Kirkersville Bypass
Here in Pataskala, Ohio, we live in what used to be “out in the country”. Even when I arrived in 1978 though, the country-side was “receding”. There were already suburban-type developments, and while the school still had a chapter of the “FFA” (Future Farmers of America) it would only last a few more years. Today, what used to be thousands of acres of farmland are “distribution centers”, Amazon “fulfillment centers”, and other industrial complexes. In fact, when a combine harvester goes down Broad Street, folks now stop and try to figure out what it is.
One left over of this era of expansion is what our community jokingly calls “the Kirkersville bypass”. Kirkersville is a village on the eastern edge of the local school district, one of hundreds perched on the sides of the National Road – US 40. The hotels and restaurants in Kirkersville were left high and dry when traffic moved from US 40 about two miles south to Interstate 70. Even the Kirkersville Ice Cream shop, Kirk Cone, finally closed, though the Post Office still survives.

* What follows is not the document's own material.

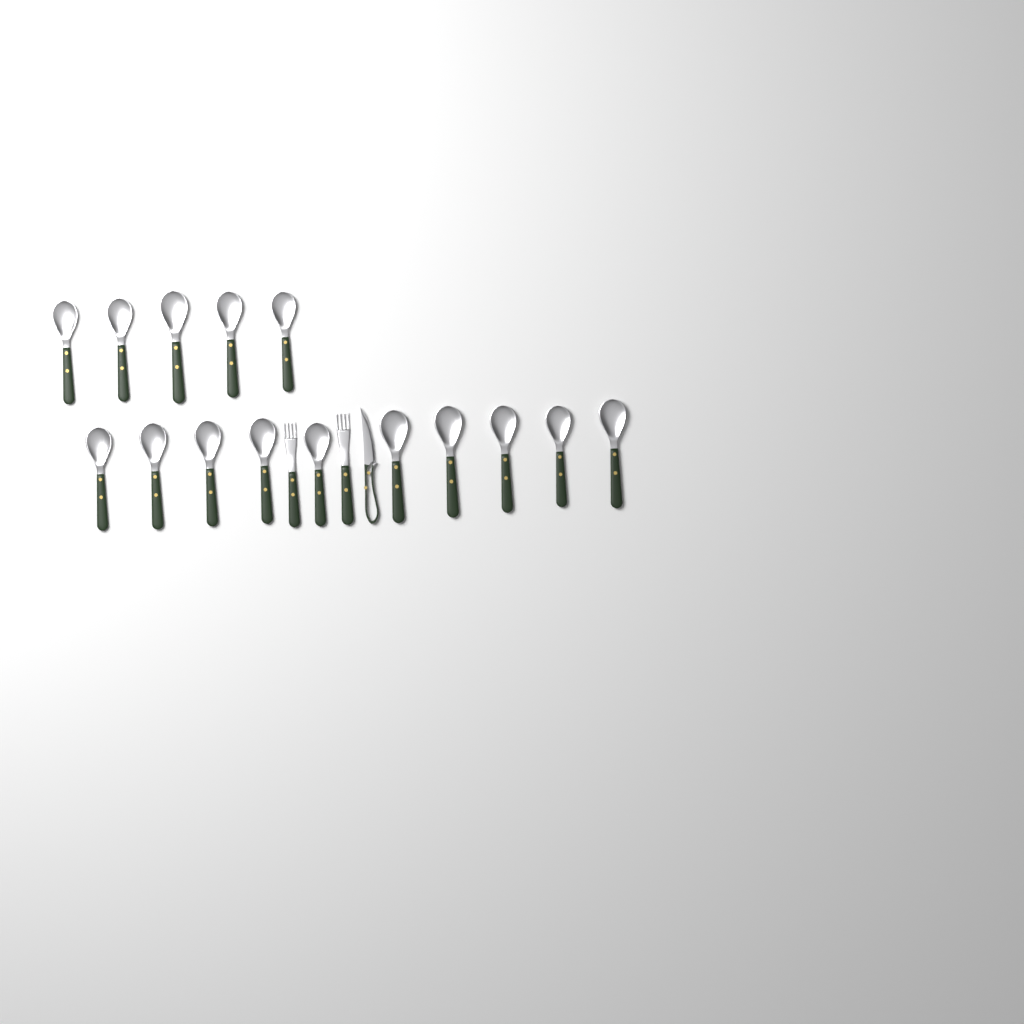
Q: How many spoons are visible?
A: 15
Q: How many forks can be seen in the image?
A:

But, once upon a time in the early sixties, Kirkersville was an “end” of I-70. It was easy to build interstate highways through the farm fields, but as construction approached urban areas it took a lot more effort, time, and dislocation. So Kirkersville was the “spot” where I-70 was merged over to the older National Road. From there it was a “local” highway: Kirkersville, Etna, Reynoldsburg, Whitehall, Bexley, and finally the City of Columbus. When I-70 eventually “went through” Columbus, the merge was left high and dry, a four-lane bypass connecting US 40 to little State Route 158, avoiding “downtown Kirkersville”. Two of the lanes were closed, the rest remains the “Kirkersville Bypass”.
Urban Renewal
It was in the late sixties and early seventies. The programs were called “urban renewal” and “improved city access”, and they were implemented in many (mostly) urban areas in the United States. Here in Columbus, Ohio; they built I-70 right through the southside of downtown, splitting neighborhoods with ten lanes of interstate highway (Hanford Village). Not surprising, the neighborhoods that were paved over were poor, and mostly minority. The beautiful “ribbons of concrete” replaced old houses, businesses, churches and schools. They destroyed communities.

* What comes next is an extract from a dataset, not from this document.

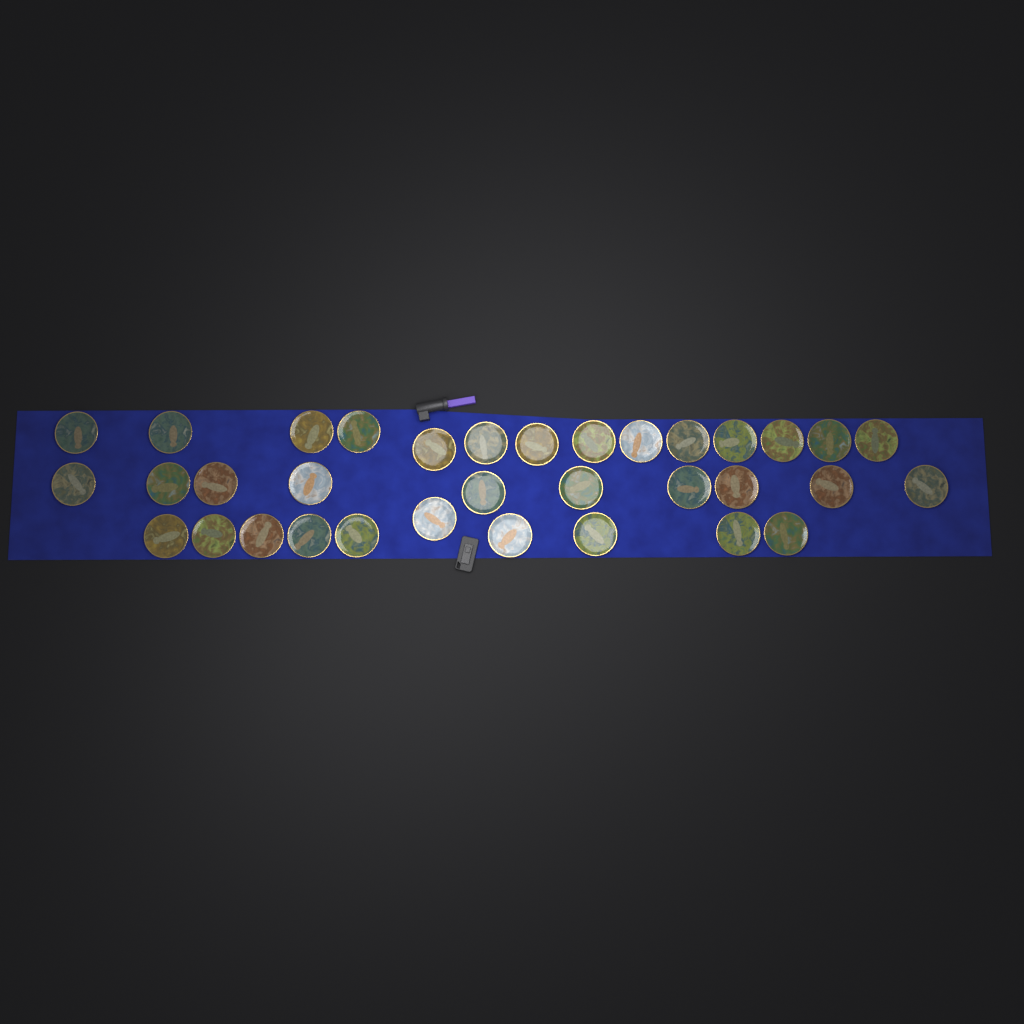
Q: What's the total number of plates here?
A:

It’s wasn’t just in the sixties and seventies. Whole neighborhoods are still vanishing: what two decades ago was Mohawk Middle School and Africentric High School is now part of the ever-expanding “Nationwide” Children’s Hospital complex here in Columbus, covering more than a mile on the south wall of downtown I-70.
To the city leaders it was a “no-brainer”, especially after the urban unrest of the 1960’s. Tear down the old, build the new. Move the poorer neighborhoods farther from the city-center, and make downtown “safer”. And even when the neighborhoods remained, many were “gentrified”. The old homes were re-built, old warehouses made into “loft” apartments, and the cost of housing went up so much that the original occupants couldn’t afford to stay. In Columbus it’s now the areas surrounding downtown: German Village, Italian Village, “Old Town East” and the Children’s Hospital complex. The city’s near west side is now under “development” as well.
A New Holiday
It all “looks” great. We can drive on Broad Steet in Old Town and marvel at the turn of the century homes. There are expensive new apartment complexes in Italian Village, within walking distance of downtown. Downtown Columbus is “revitalized”, a place where people can live as well as work. But at what cost? Where did the folks who lived there “before” go?
Yesterday was Juneteenth, the new national holiday celebrating the end of slavery as an institution in the United States. But we should remember that Juneteenth itself is a holiday based in deception. While the Emancipation Proclamation went into effect January of 1863, and the Civil War ended in April of 1865, it wasn’t until June that the Black communities around Galveston, Texas find out that they were now emancipated. It wasn’t that the governing white folks didn’t know, they just refused to acknowledge or tell their enslaved people.
A Long Way To Go
Juneteenth didn’t end discrimination. Neither did the Thirteenth, Fourteenth or Fifteenth Amendments to the Constitution, or even the 1964 Civil Rights Act almost one hundred years later. Today we have many who say that “it’s all even now”, and that America shouldn’t worry about discrimination. Here’s some statistics to think about. 70 out of 100,000 Black mothers die in childbirth today, compared to 27 White mothers. Black people make up 35% of imprisoned Americans, though they are only 13% of the population. Black household income average is $45,300; White households average $68,785.
And when it comes to building new highways, factories, hospitals; it’s still easier to pave over a poor community than a wealthy one. America calls that progress, but it’s also the destruction of someone’s home, community, and livelihood. We’re still doing that today, in the 21st Century. There’s no such thing as “all even” now. We have a long way to go for that.